Reading passage
____________________

THE PACIFIC GROVE RETREAT: A CONFERENCE HEADQUARTERS

Within less than a decade of its being established in 1875, the Pacific Grove Retreat became known as the primary conference headquarters for the hosting of religious, temperance and education meetings along the California coast. To accommodate the steady stream of conference participants and vacationers, a variety of lodging facilities became available to those traveling to the retreat. These lodging options included individual tents, cottages, or rooms in boarding houses that were available for rent. Also available to visitors were accommodations at the opulent Hotel Del Monte, located in Monterey, that had opened to guests on June 10, 1880; or the centrally located 114-room El Carmelo Hotel, situated in the heart of Pacific Grove, which opened to guests on May 20, 1887.


In June of 1889, traveling to the Methodist Retreat became more convenient to conference participants when the Southern Pacific Railroad's Monterey Express extended rail service to the Pacific Grove, allowing passengers to disembark at the newly constructed train depot just a few short blocks from Chautauqua Hall. Travel time from the train depot in San Francisco to the train depot in Pacific Grove amounted to an average of three and a half hours. The attractiveness of Methodist Camp Retreat for hosting conferences quickly be- came apparent to organizers, as the list of summer meetings held in Pacific Grove expanded to the point of filling the calendar from the beginning of April to the end of September of each year. Throughout the summer months the Pacific Grove Retreat hosted a variety of conferences, summer encampments and assemblies of intellectual, spiritual and societal organizations associated with the Methodist movement. In addition to the Pacific Coast Chautauqua Assembly, these gatherings included the Women’s Christian Temperance Union (WCTU), the Summer Meeting of the California’s Teachers’ Association, the California Annual Conference of Methodist Episcopal Church, the California State Sunday School Convention, the Young Men’s Christian Association (YMCA), the Midsummer Encampment for Political, Civil and Social Re- forms, Summer Encampment and Assembly of Christian Workers, Summer School of Theology, Camp Meeting and School of the Prophets, and the Epworth League. (1)

____________________

Records
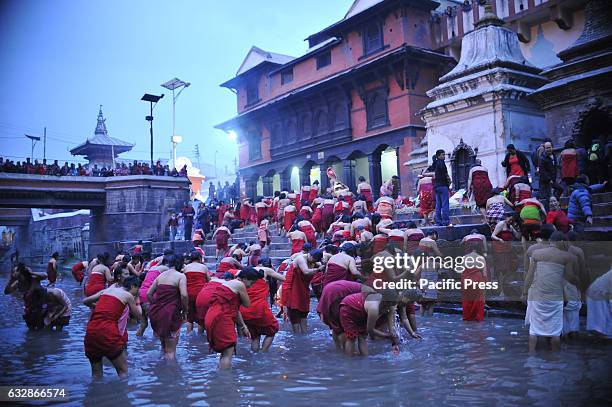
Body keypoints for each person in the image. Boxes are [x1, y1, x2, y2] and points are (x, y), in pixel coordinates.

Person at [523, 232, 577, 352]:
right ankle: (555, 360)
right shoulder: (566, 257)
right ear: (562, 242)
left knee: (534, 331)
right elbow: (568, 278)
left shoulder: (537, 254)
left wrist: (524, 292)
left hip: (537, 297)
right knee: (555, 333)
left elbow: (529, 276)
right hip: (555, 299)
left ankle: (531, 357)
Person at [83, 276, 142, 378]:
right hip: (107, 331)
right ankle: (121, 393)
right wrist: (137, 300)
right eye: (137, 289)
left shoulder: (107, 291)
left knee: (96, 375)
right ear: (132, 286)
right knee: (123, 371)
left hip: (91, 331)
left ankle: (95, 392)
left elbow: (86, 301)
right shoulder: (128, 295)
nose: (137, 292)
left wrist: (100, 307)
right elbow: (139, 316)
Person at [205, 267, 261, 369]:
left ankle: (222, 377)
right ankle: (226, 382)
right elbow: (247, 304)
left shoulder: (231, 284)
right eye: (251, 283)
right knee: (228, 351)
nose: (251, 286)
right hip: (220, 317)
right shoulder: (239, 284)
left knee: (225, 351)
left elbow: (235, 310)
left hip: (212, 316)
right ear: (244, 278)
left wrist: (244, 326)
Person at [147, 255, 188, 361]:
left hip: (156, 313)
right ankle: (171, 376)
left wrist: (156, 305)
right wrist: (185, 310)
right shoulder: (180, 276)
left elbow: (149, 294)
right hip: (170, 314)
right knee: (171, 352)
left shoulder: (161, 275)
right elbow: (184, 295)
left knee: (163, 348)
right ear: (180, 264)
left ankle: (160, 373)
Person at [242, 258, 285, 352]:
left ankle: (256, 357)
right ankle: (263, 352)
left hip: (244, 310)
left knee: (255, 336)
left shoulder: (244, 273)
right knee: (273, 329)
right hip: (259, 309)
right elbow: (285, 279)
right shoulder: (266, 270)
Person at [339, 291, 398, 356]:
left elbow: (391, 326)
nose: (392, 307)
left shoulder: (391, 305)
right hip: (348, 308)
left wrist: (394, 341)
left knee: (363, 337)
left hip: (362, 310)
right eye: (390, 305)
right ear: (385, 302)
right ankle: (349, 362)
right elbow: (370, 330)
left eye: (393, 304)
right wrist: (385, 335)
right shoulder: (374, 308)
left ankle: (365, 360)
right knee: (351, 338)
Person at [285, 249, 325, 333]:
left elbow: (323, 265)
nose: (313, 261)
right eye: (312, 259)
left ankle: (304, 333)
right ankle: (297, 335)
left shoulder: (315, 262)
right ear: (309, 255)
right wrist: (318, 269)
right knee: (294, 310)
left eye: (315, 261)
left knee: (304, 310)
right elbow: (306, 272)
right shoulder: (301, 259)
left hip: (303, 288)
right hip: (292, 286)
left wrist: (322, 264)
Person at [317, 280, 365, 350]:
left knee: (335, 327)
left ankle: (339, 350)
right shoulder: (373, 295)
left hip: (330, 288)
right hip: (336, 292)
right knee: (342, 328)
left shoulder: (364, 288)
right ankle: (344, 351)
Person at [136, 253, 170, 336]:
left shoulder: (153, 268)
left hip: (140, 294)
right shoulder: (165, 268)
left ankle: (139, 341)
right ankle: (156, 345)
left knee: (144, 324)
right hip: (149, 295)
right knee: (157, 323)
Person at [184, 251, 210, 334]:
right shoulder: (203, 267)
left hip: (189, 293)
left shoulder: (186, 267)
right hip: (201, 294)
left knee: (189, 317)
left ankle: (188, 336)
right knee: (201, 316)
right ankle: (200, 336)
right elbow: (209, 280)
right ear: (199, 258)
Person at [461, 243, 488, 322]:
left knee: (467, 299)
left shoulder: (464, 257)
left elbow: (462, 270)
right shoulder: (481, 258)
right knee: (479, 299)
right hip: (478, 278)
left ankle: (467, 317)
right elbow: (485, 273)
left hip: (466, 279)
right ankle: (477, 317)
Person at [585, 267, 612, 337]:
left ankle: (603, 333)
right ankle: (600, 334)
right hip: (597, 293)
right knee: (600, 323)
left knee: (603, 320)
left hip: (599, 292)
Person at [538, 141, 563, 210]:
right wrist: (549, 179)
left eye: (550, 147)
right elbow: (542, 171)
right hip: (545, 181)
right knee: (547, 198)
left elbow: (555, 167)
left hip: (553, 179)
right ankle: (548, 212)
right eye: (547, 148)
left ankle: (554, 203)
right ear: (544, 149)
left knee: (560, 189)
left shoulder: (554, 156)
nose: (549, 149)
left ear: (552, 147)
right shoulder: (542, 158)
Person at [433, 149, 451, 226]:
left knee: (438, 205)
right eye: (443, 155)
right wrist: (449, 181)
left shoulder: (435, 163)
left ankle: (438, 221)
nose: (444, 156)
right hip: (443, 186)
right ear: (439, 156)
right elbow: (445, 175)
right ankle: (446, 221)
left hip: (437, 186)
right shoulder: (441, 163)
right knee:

____________________

Action item A
According to the passage on the Pacific Grove Retreat, on what date did the El Carmelo Hotel open to guests?
Action item B
List every lodging option that the passage on the Pacific Grove Retreat names as available to visitors.

Written answer A
May 20, 1887

Written answer B
- Individual tents
- Cottages
- Rooms in boarding houses
- The Hotel Del Monte in Monterey
- The El Carmelo Hotel in Pacific Grove